A lei deve aplicar-se também apenas “a cidadãos nacionais e a apátridas e estrangeiros a viver em Portugal” para “evitar, de alguma forma, que a lei seja criada e provoque uma afluência a Portugal de turismo reprodutivo”, tendo o conselho “sérias dúvidas que isso seja benéfico para Portugal, para o sistema de saúde” e para a gestação de substituição”.
As restantes propostas prendem-se com a excecionalidade do recurso à gestação de substituição, que só deve abranger casos de ausência de útero, lesão ou doença que impeça definitivamente a gravidez da mulher, e a pré-avaliação da aptidão psicológica da gestante e dos beneficiários.
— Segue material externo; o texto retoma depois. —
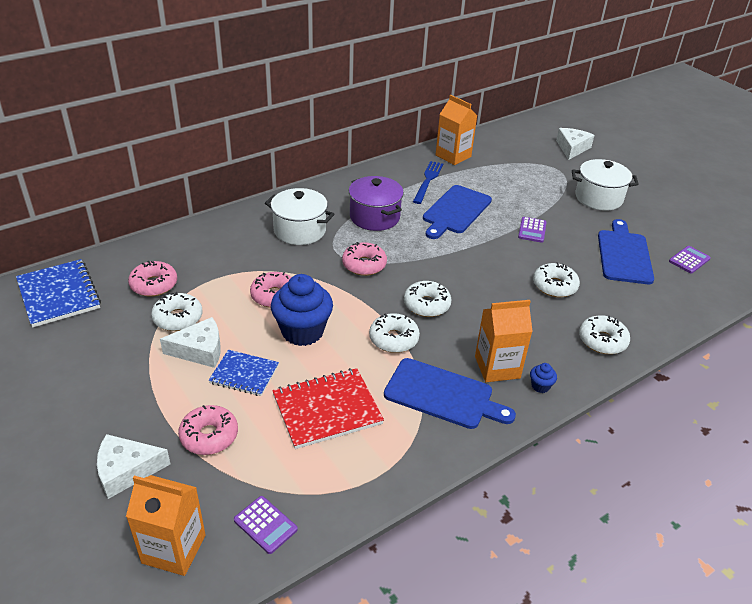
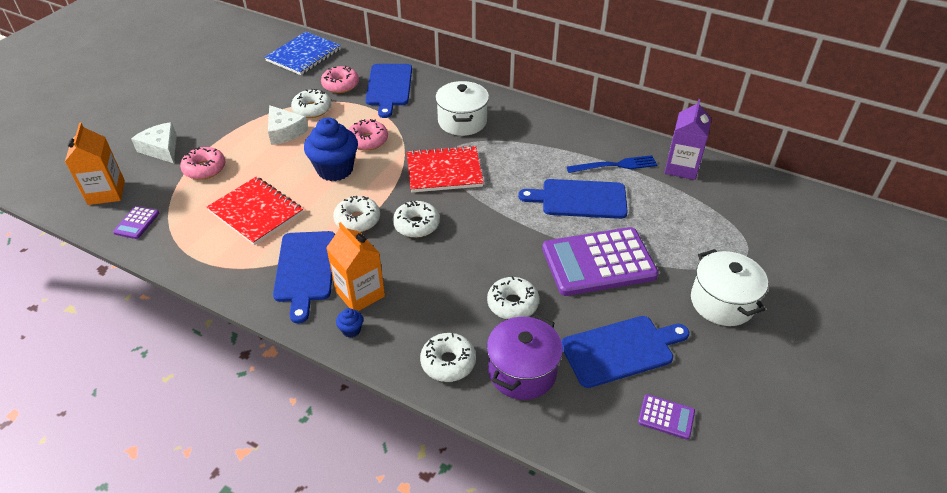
camera: 65 degrees right, 5 degrees up
blue notebook [209,350,279,396] -> none
pink donut [342,242,387,276] -> red notebook [407,145,484,192]
purple pot [349,176,404,231] -> purple pot moved to [487,314,563,400]
orange carton [436,95,477,165] -> purple carton [664,99,711,180]
purple calculator [518,217,547,243] -> purple calculator [542,227,659,296], size x2.36
white cheese [556,128,594,160] -> none
none -> blue cutting board [365,64,412,118]

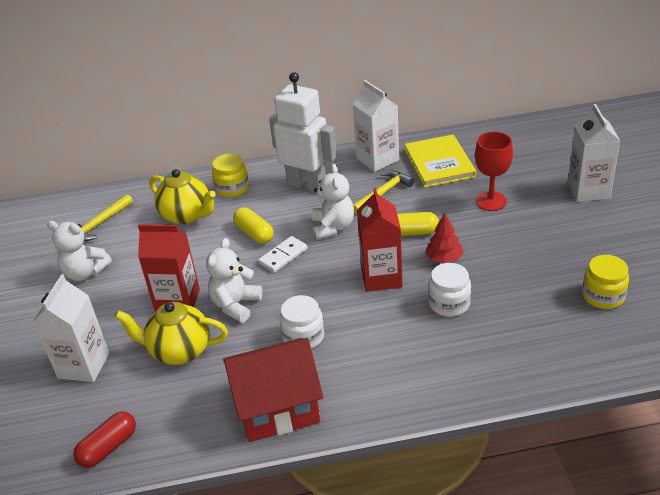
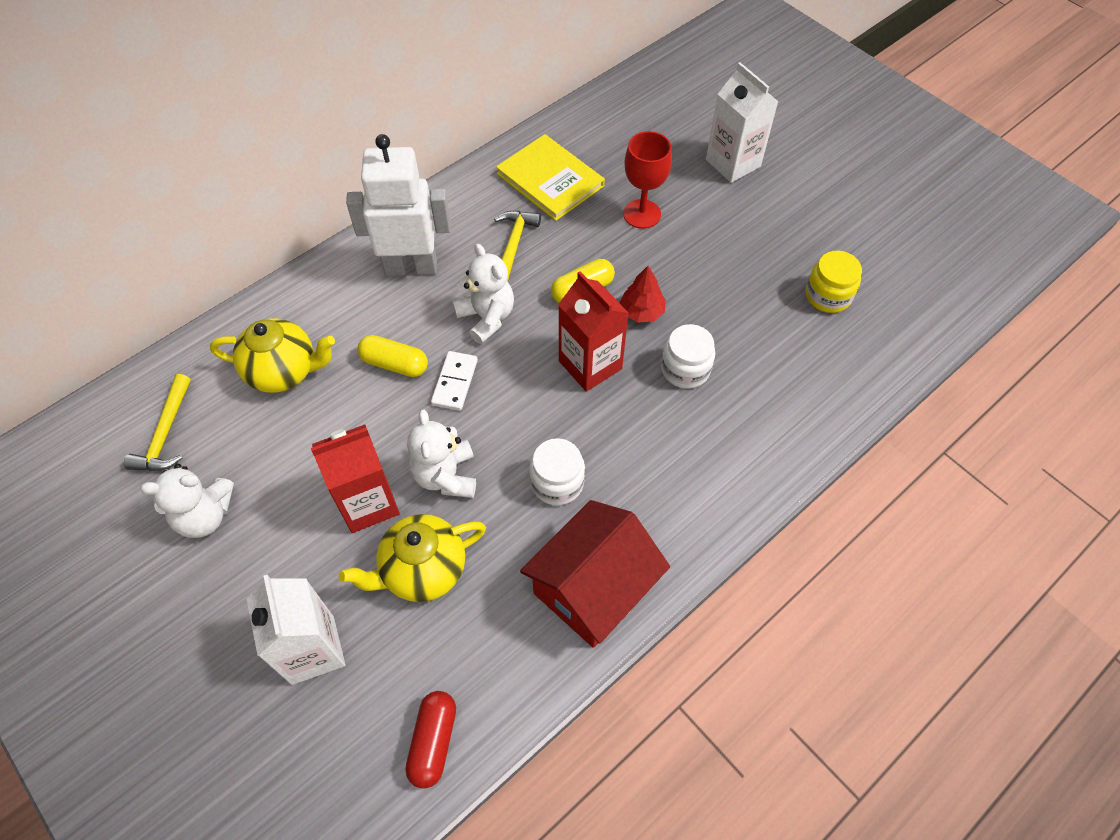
camera: 35 degrees left, 20 degrees up
yellow jar [212,154,249,198] -> none
white carton [353,80,399,172] -> none

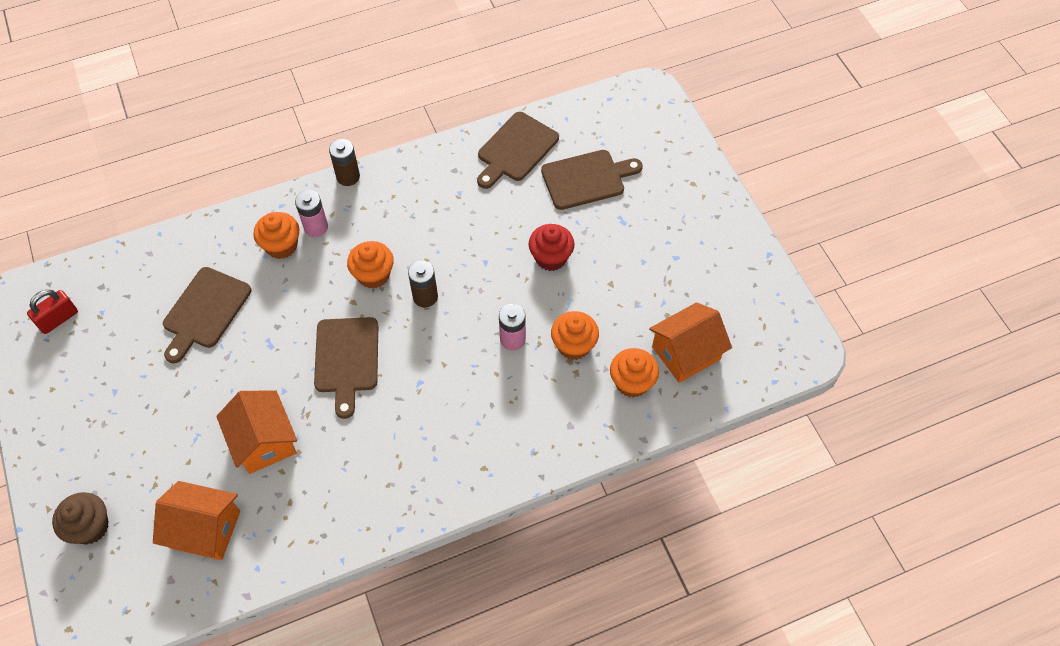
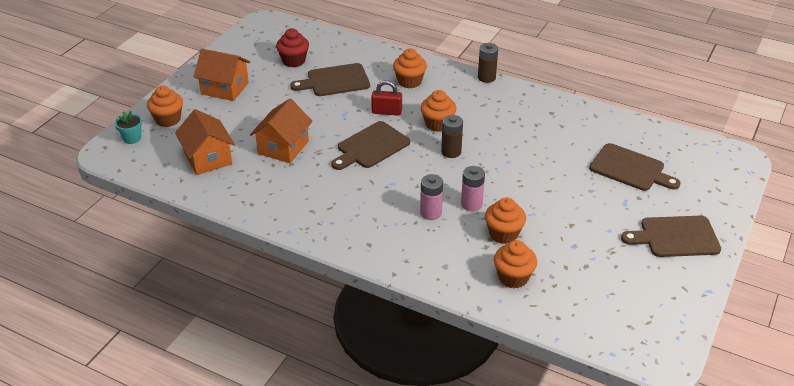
camera: 50 degrees right, 20 degrees down
red padlock [27,289,78,334] -> red padlock moved to [371,80,402,116]
brown cupcake [52,492,109,545] -> orange cupcake [147,86,183,127]
pink battery [295,190,328,237] -> pink battery moved to [420,174,443,220]
brown cutting board [477,112,559,189] -> brown cutting board moved to [621,216,721,257]
red cupcake [528,224,575,271] -> red cupcake moved to [276,28,309,67]
orange house [649,302,732,383] -> orange house moved to [194,49,250,101]
none -> turquoise flower pot [115,111,142,144]

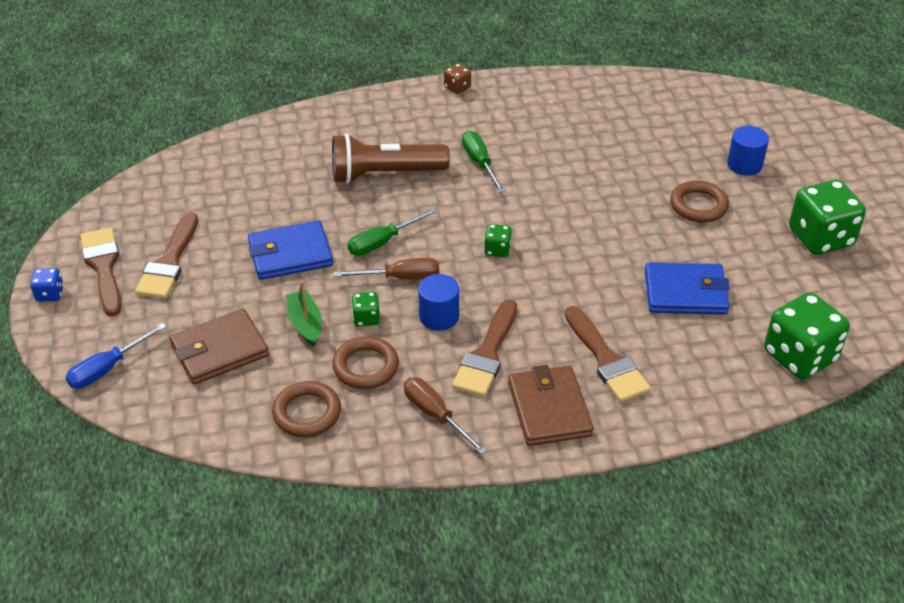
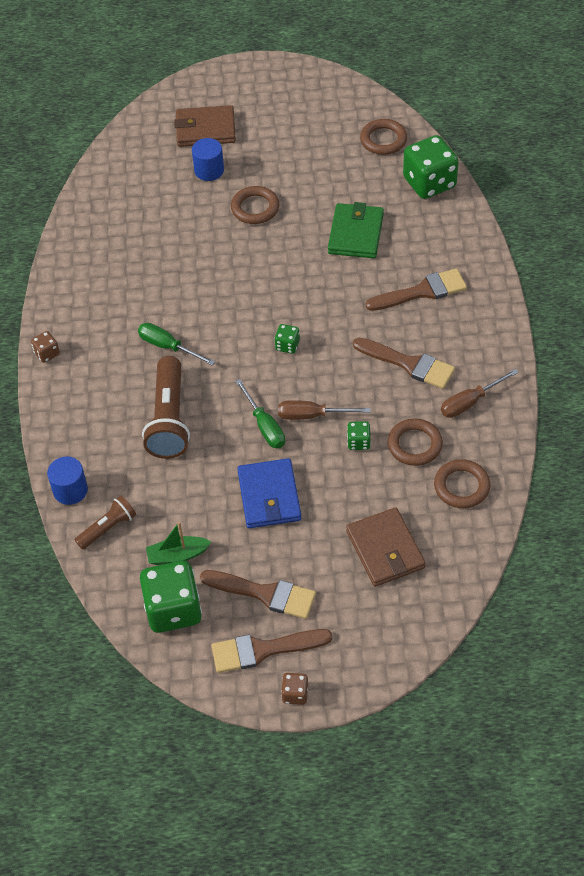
camera: 80 degrees left, 10 degrees up
blue dice [30,268,64,302] -> brown dice [281,673,308,705]
blue screwdriver [65,323,167,389] -> none
green boat [286,281,322,346] -> green boat moved to [146,522,211,565]
brown screwdriver [334,258,439,280] -> brown screwdriver turned 90 degrees counterclockwise [278,400,370,420]
blue cylinder [418,274,459,331] -> blue cylinder moved to [47,457,88,505]
green screwdriver [462,131,505,193] -> green screwdriver turned 45 degrees clockwise [138,323,215,365]
brown wallet [508,365,593,446] -> brown wallet moved to [174,105,236,147]
blue wallet [645,262,730,315] -> green wallet [328,202,384,258]
green dice [789,180,866,255] -> green dice moved to [140,561,202,633]
none -> brown flashlight [75,495,136,550]
none -> brown ring [360,119,407,155]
O grupo de trabalho está a ouvir várias entidades sobre o projeto-lei do Bloco de Esquerda sobre a gestação de substituição – apresentado na sequência do chumbo do Tribunal Constitucional a várias normas da lei -, que prevê que a gestante possa anular o seu consentimento até ao momento de registo da criança.
Para Carla Rodrigues, o projeto do BE suscita “muitas dúvidas, muitas preocupações e muitos receios” sobretudo a norma que prevê o arrependimento da gestante.
“O projeto visa dar um enquadramento legal àquilo que foi o acórdão do Tribunal Constitucional, mas há cuidados e previsões que entendemos que devem constar da lei para proteção não só do instituto da gestação de substituição, mas também para proteção da gestante, dos beneficiários e sobretudo da criança que vier a nascer”, defendeu.
No seu entender, a proposta “padece de alguns vícios”, a que o TC de alguma forma obrigou, que “podem ser minimizados, mitigados” com as propostas apresentadas.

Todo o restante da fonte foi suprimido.